== Segment start ==

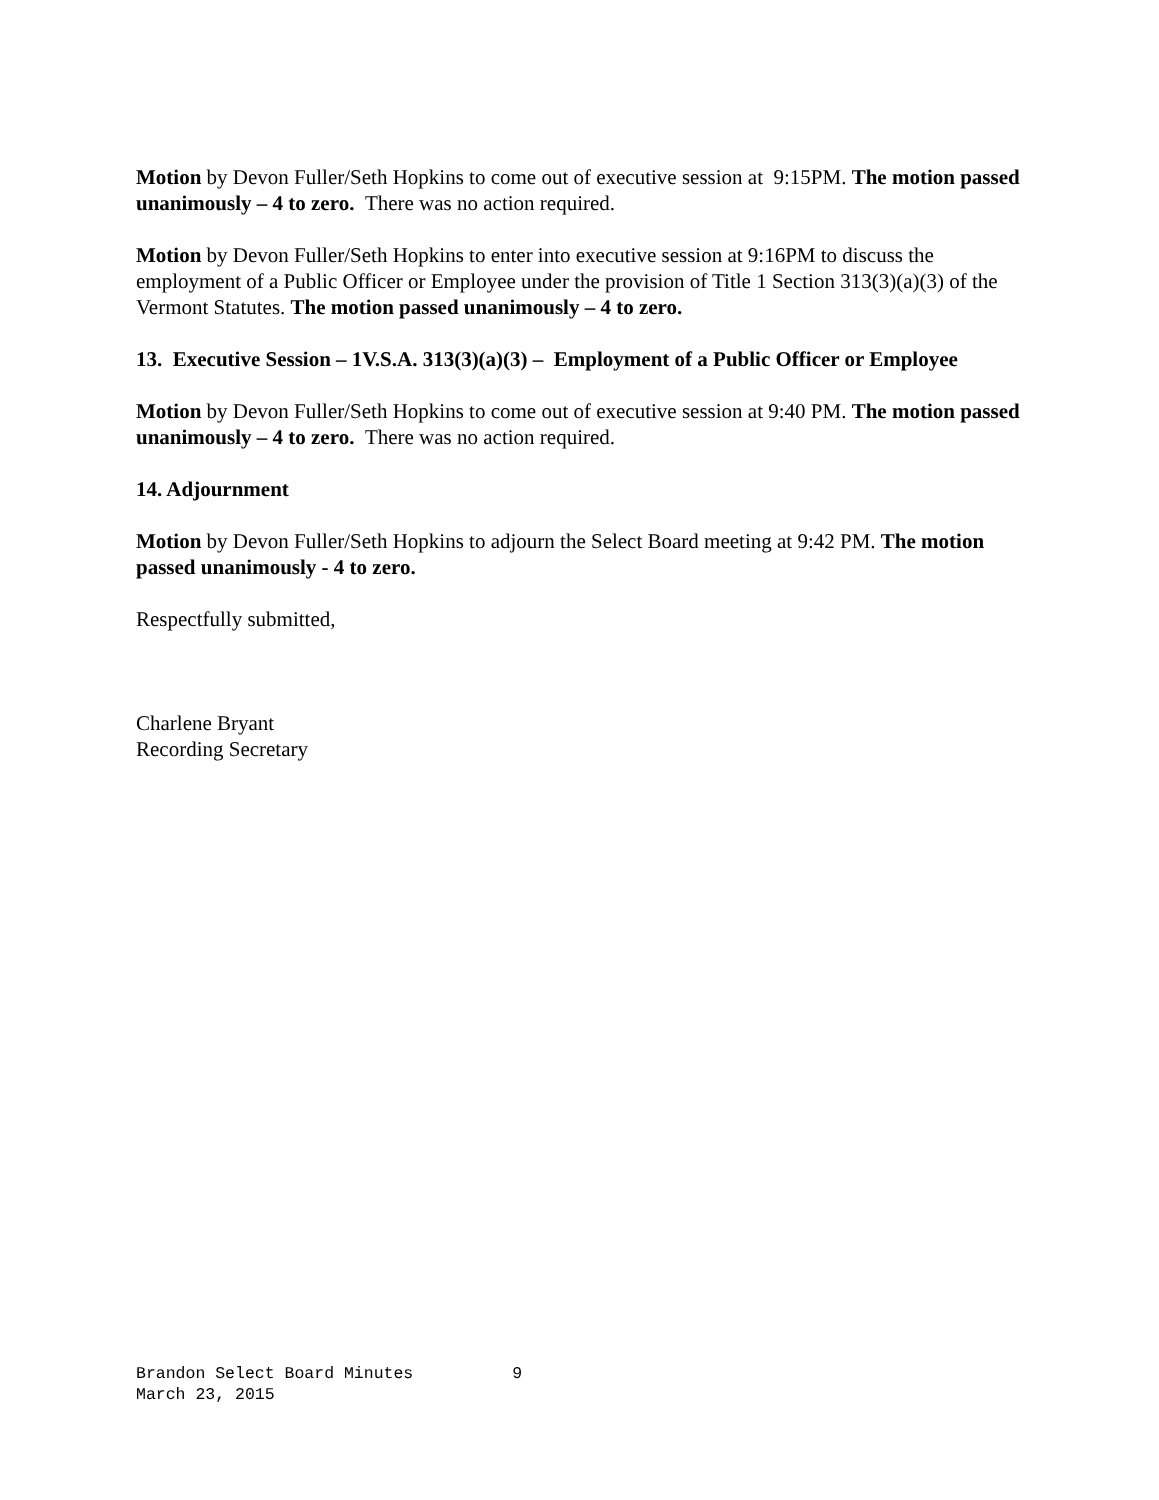Motion by Devon Fuller/Seth Hopkins to come out of executive session at 9:15PM. The motion passed unanimously – 4 to zero. There was no action required.
Motion by Devon Fuller/Seth Hopkins to enter into executive session at 9:16PM to discuss the employment of a Public Officer or Employee under the provision of Title 1 Section 313(3)(a)(3) of the Vermont Statutes. The motion passed unanimously – 4 to zero.
13. Executive Session – 1V.S.A. 313(3)(a)(3) – Employment of a Public Officer or Employee
Motion by Devon Fuller/Seth Hopkins to come out of executive session at 9:40 PM. The motion passed unanimously – 4 to zero. There was no action required.
14. Adjournment
Motion by Devon Fuller/Seth Hopkins to adjourn the Select Board meeting at 9:42 PM. The motion passed unanimously - 4 to zero.
Respectfully submitted,
Charlene Bryant
Recording Secretary
Brandon Select Board Minutes 9
March 23, 2015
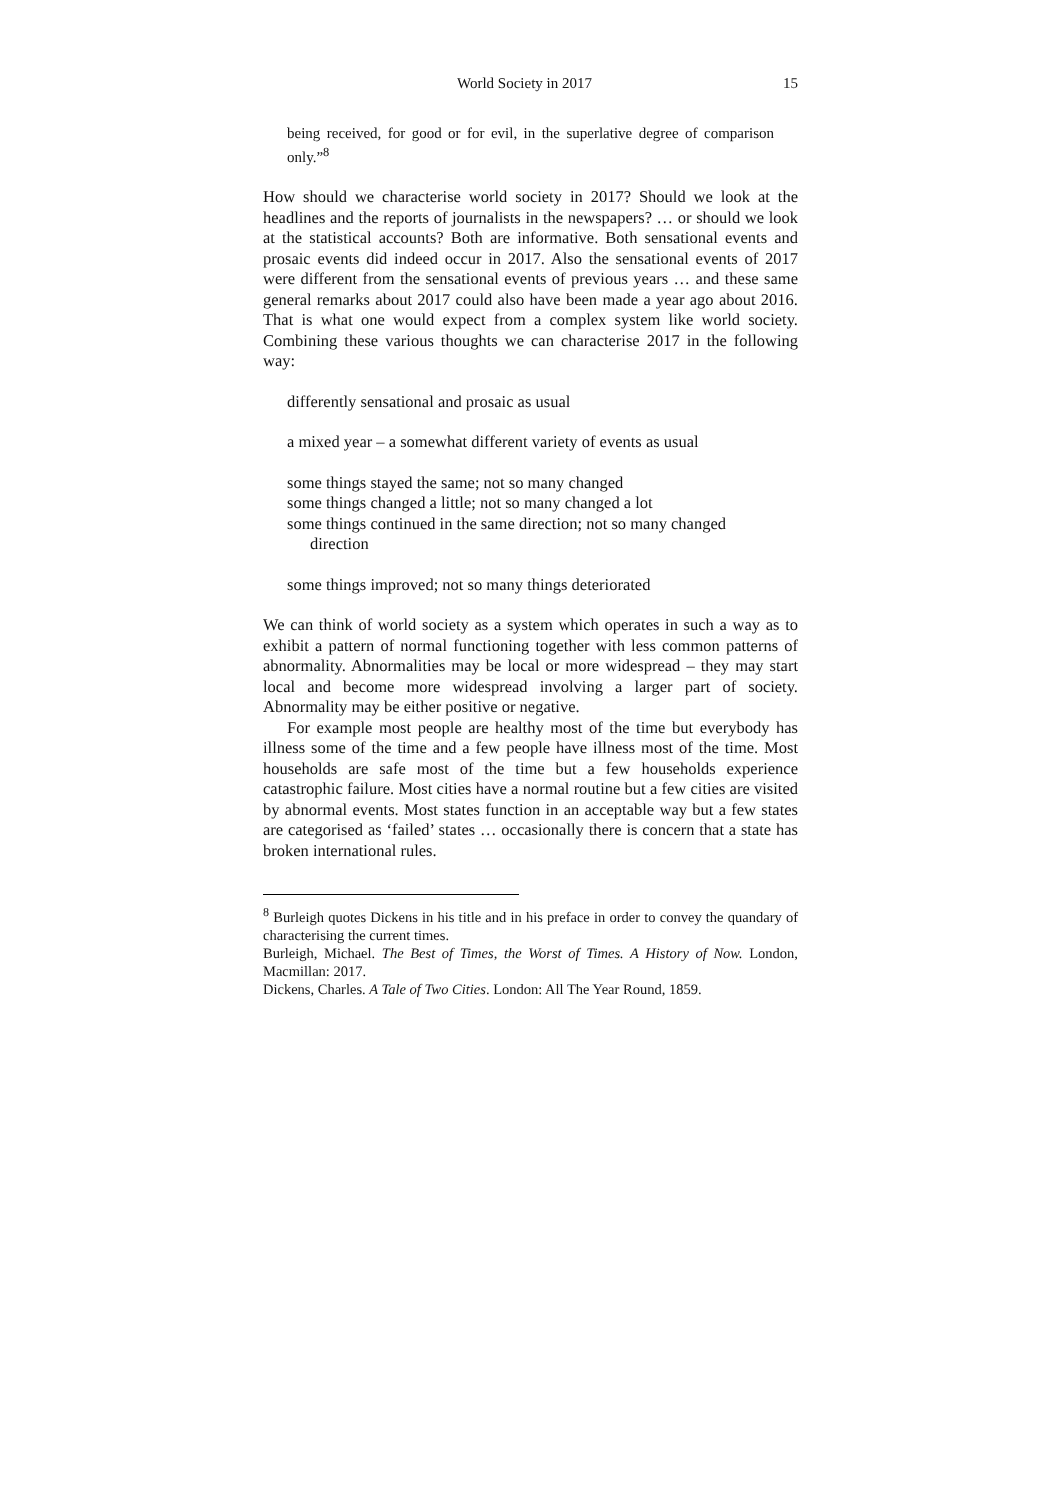World Society in 2017 15
being received, for good or for evil, in the superlative degree of comparison only.”<sup>8</sup>
How should we characterise world society in 2017? Should we look at the headlines and the reports of journalists in the newspapers? … or should we look at the statistical accounts? Both are informative. Both sensational events and prosaic events did indeed occur in 2017. Also the sensational events of 2017 were different from the sensational events of previous years … and these same general remarks about 2017 could also have been made a year ago about 2016. That is what one would expect from a complex system like world society. Combining these various thoughts we can characterise 2017 in the following way:
differently sensational and prosaic as usual
a mixed year – a somewhat different variety of events as usual
some things stayed the same; not so many changed
some things changed a little; not so many changed a lot
some things continued in the same direction; not so many changed
direction
some things improved; not so many things deteriorated
We can think of world society as a system which operates in such a way as to exhibit a pattern of normal functioning together with less common patterns of abnormality. Abnormalities may be local or more widespread – they may start local and become more widespread involving a larger part of society. Abnormality may be either positive or negative.
For example most people are healthy most of the time but everybody has illness some of the time and a few people have illness most of the time. Most households are safe most of the time but a few households experience catastrophic failure. Most cities have a normal routine but a few cities are visited by abnormal events. Most states function in an acceptable way but a few states are categorised as ‘failed’ states … occasionally there is concern that a state has broken international rules.
<sup>8</sup> Burleigh quotes Dickens in his title and in his preface in order to convey the quandary of characterising the current times.
Burleigh, Michael. The Best of Times, the Worst of Times. A History of Now. London, Macmillan: 2017.
Dickens, Charles. A Tale of Two Cities. London: All The Year Round, 1859.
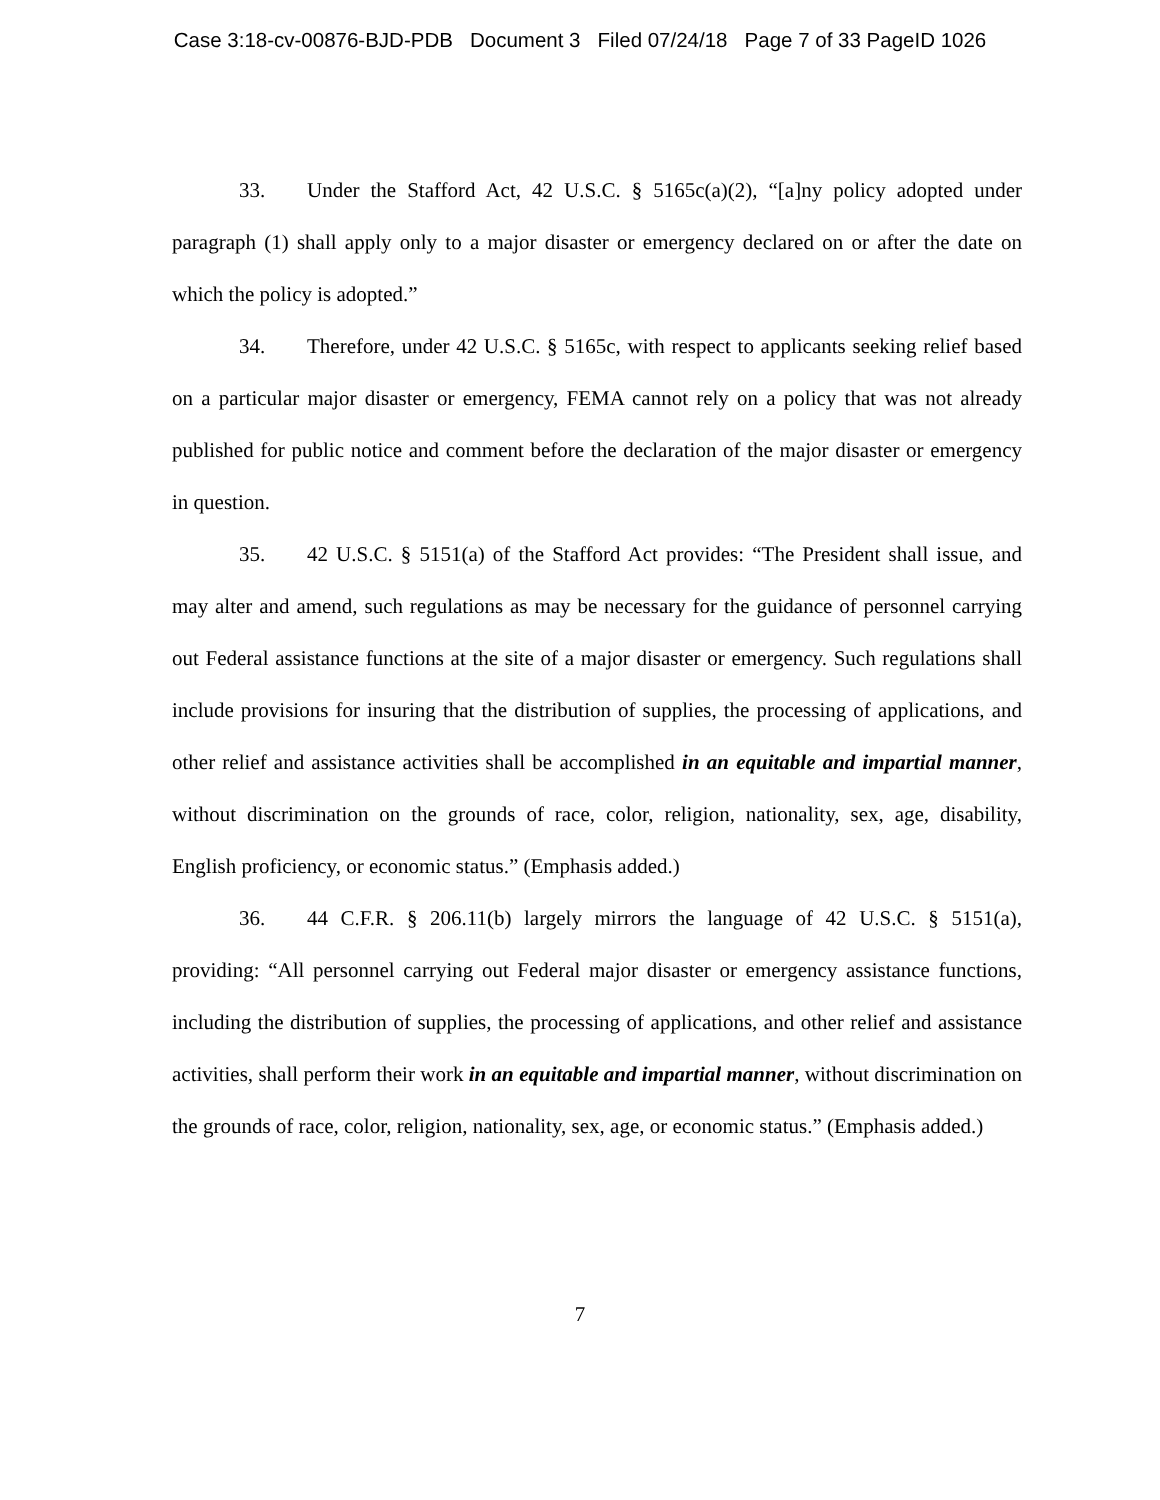Case 3:18-cv-00876-BJD-PDB Document 3 Filed 07/24/18 Page 7 of 33 PageID 1026
33. Under the Stafford Act, 42 U.S.C. § 5165c(a)(2), “[a]ny policy adopted under paragraph (1) shall apply only to a major disaster or emergency declared on or after the date on which the policy is adopted.”
34. Therefore, under 42 U.S.C. § 5165c, with respect to applicants seeking relief based on a particular major disaster or emergency, FEMA cannot rely on a policy that was not already published for public notice and comment before the declaration of the major disaster or emergency in question.
35. 42 U.S.C. § 5151(a) of the Stafford Act provides: “The President shall issue, and may alter and amend, such regulations as may be necessary for the guidance of personnel carrying out Federal assistance functions at the site of a major disaster or emergency. Such regulations shall include provisions for insuring that the distribution of supplies, the processing of applications, and other relief and assistance activities shall be accomplished in an equitable and impartial manner, without discrimination on the grounds of race, color, religion, nationality, sex, age, disability, English proficiency, or economic status.” (Emphasis added.)
36. 44 C.F.R. § 206.11(b) largely mirrors the language of 42 U.S.C. § 5151(a), providing: “All personnel carrying out Federal major disaster or emergency assistance functions, including the distribution of supplies, the processing of applications, and other relief and assistance activities, shall perform their work in an equitable and impartial manner, without discrimination on the grounds of race, color, religion, nationality, sex, age, or economic status.” (Emphasis added.)
7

== Segment end ==

[TASK STATEMENT] Check each line of the records for the word "usual", and show the lines that contain it.

[SOLUTION TO THE EXERCISE]
differently sensational and prosaic as usual
a mixed year – a somewhat different variety of events as usual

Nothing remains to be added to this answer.